- [Material supplied]
———
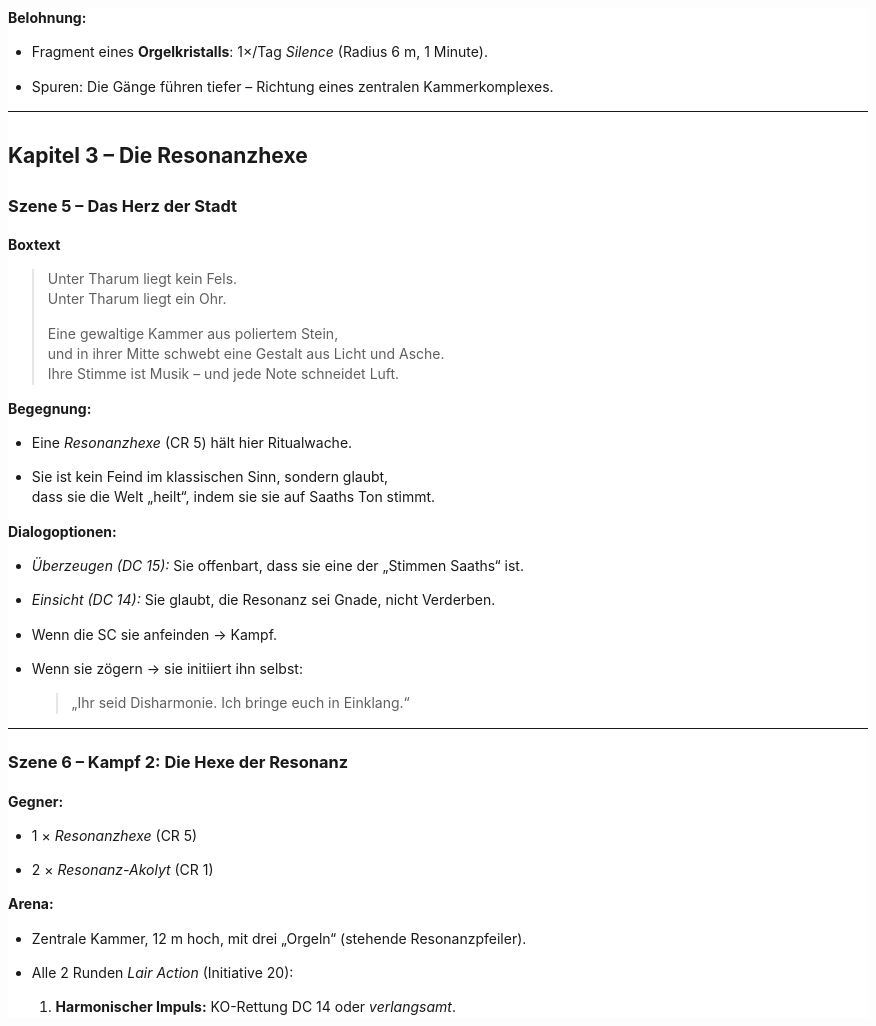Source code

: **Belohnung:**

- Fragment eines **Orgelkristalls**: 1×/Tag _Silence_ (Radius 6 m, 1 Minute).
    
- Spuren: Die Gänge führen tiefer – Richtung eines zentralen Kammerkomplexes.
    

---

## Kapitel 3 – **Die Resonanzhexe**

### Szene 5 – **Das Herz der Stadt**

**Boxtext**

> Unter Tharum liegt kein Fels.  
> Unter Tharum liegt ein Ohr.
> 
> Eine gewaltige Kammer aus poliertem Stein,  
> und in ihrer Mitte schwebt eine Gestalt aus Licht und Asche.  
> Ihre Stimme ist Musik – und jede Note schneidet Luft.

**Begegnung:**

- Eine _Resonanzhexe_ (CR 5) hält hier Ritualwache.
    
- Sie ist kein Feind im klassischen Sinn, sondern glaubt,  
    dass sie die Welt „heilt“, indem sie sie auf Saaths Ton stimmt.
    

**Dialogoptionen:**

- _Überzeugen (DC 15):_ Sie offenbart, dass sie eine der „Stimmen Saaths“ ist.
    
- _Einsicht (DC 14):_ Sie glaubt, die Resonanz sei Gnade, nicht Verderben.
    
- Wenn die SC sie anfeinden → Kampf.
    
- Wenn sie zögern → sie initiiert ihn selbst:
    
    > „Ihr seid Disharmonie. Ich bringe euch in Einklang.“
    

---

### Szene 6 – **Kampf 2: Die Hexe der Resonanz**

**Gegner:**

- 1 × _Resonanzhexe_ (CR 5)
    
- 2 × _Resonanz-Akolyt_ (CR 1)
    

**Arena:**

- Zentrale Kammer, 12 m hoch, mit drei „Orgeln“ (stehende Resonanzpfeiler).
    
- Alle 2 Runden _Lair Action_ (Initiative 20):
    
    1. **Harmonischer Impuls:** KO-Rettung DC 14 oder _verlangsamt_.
———
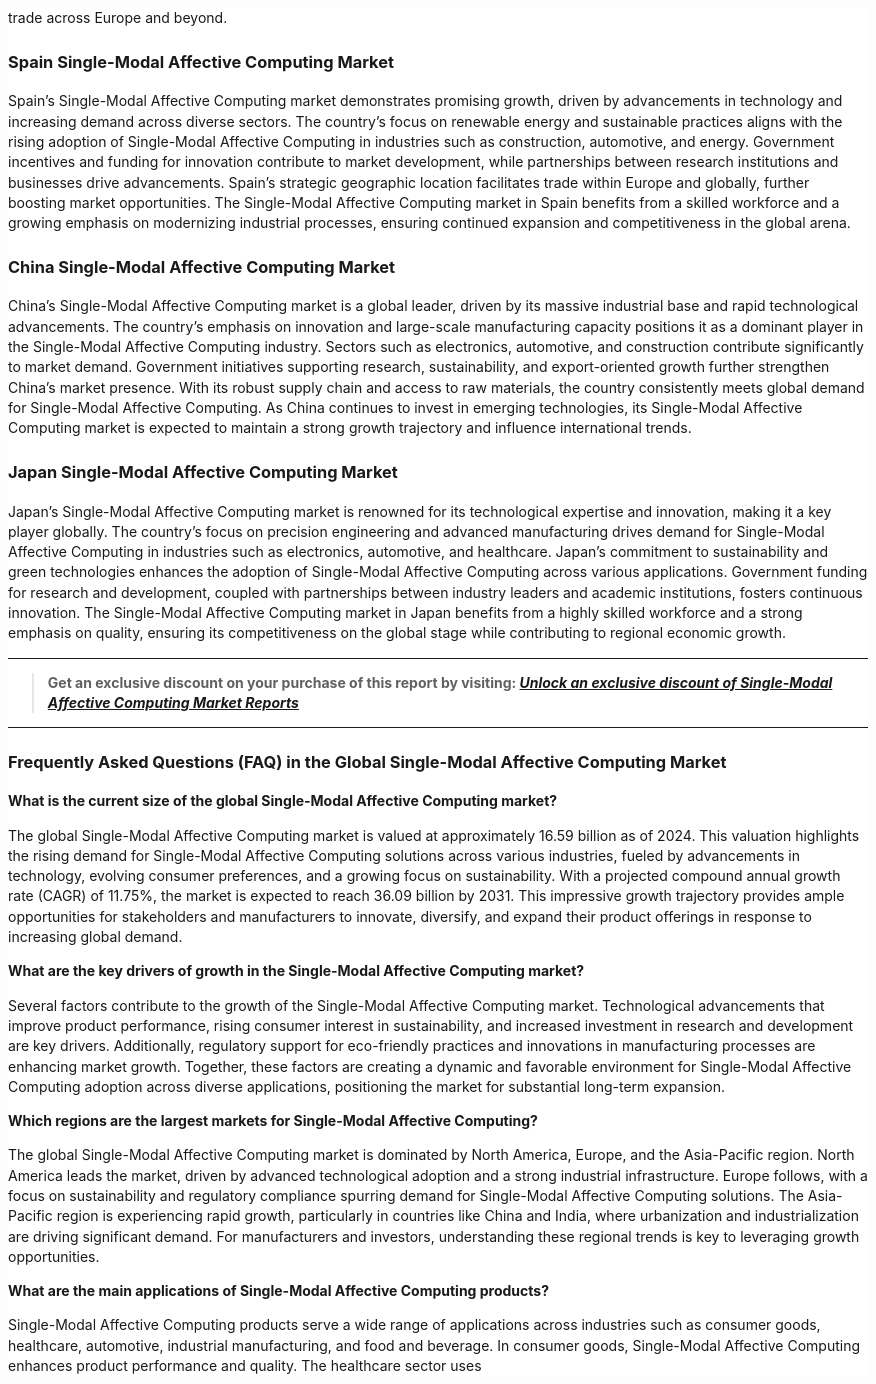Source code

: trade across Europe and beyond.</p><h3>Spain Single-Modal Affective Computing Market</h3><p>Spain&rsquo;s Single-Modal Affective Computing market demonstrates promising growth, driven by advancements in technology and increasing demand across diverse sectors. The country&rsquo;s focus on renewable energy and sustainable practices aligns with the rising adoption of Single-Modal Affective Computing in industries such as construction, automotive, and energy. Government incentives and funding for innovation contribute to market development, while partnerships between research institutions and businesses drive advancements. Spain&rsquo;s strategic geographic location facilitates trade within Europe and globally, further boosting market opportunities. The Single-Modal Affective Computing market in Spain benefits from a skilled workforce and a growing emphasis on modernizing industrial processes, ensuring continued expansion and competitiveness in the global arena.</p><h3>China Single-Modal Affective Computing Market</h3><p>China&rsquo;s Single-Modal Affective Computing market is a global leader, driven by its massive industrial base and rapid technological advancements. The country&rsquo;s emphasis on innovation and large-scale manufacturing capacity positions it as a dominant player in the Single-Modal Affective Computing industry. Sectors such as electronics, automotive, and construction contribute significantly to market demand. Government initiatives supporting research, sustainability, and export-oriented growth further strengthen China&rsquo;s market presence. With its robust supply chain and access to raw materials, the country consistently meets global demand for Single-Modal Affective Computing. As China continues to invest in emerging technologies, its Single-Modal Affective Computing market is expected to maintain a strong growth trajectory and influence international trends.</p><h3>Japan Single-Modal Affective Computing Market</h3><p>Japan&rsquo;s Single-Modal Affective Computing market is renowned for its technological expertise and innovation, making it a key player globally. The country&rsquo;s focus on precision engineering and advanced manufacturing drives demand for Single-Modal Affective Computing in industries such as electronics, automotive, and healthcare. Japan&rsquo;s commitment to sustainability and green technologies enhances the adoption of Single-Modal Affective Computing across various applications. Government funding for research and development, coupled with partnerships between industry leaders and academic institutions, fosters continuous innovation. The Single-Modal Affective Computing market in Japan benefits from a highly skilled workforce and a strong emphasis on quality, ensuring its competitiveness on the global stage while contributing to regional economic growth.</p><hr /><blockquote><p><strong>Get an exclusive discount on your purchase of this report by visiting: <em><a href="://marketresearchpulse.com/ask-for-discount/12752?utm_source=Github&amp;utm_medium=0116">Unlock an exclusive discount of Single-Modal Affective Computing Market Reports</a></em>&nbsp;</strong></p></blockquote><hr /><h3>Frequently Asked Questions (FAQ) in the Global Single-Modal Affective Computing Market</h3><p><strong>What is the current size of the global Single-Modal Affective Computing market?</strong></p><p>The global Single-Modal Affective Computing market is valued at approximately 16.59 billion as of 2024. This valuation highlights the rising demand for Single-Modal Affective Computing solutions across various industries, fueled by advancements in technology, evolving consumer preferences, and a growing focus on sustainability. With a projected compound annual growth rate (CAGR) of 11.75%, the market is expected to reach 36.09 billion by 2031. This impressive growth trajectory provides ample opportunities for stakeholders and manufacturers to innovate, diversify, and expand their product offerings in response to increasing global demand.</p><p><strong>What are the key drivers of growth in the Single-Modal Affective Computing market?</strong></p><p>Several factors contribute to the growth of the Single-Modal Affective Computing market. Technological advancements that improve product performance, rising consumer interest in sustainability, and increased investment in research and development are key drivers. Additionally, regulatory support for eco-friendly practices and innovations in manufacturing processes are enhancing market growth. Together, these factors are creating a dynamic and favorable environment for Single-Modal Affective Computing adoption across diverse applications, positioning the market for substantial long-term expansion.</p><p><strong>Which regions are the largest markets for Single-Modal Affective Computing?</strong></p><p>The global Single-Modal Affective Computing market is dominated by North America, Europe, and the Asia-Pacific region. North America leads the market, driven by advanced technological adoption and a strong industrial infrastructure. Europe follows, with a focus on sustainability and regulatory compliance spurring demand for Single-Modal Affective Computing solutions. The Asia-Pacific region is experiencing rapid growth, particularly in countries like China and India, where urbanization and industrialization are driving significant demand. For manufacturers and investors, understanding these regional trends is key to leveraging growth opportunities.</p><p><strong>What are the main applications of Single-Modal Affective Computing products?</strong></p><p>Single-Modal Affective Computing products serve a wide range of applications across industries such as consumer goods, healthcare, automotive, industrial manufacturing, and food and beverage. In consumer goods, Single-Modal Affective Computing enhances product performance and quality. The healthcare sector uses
———
- [Requirement] Extract verbatim the lines of the rows above, from the line containing "- Alle 2 Runden" through the line containing "1. **Harmonischer Impuls:**", both inclusive.

- [Exercise answer]
- Alle 2 Runden _Lair Action_ (Initiative 20):
    
    1. **Harmonischer Impuls:** KO-Rettung DC 14 oder _verlangsamt_.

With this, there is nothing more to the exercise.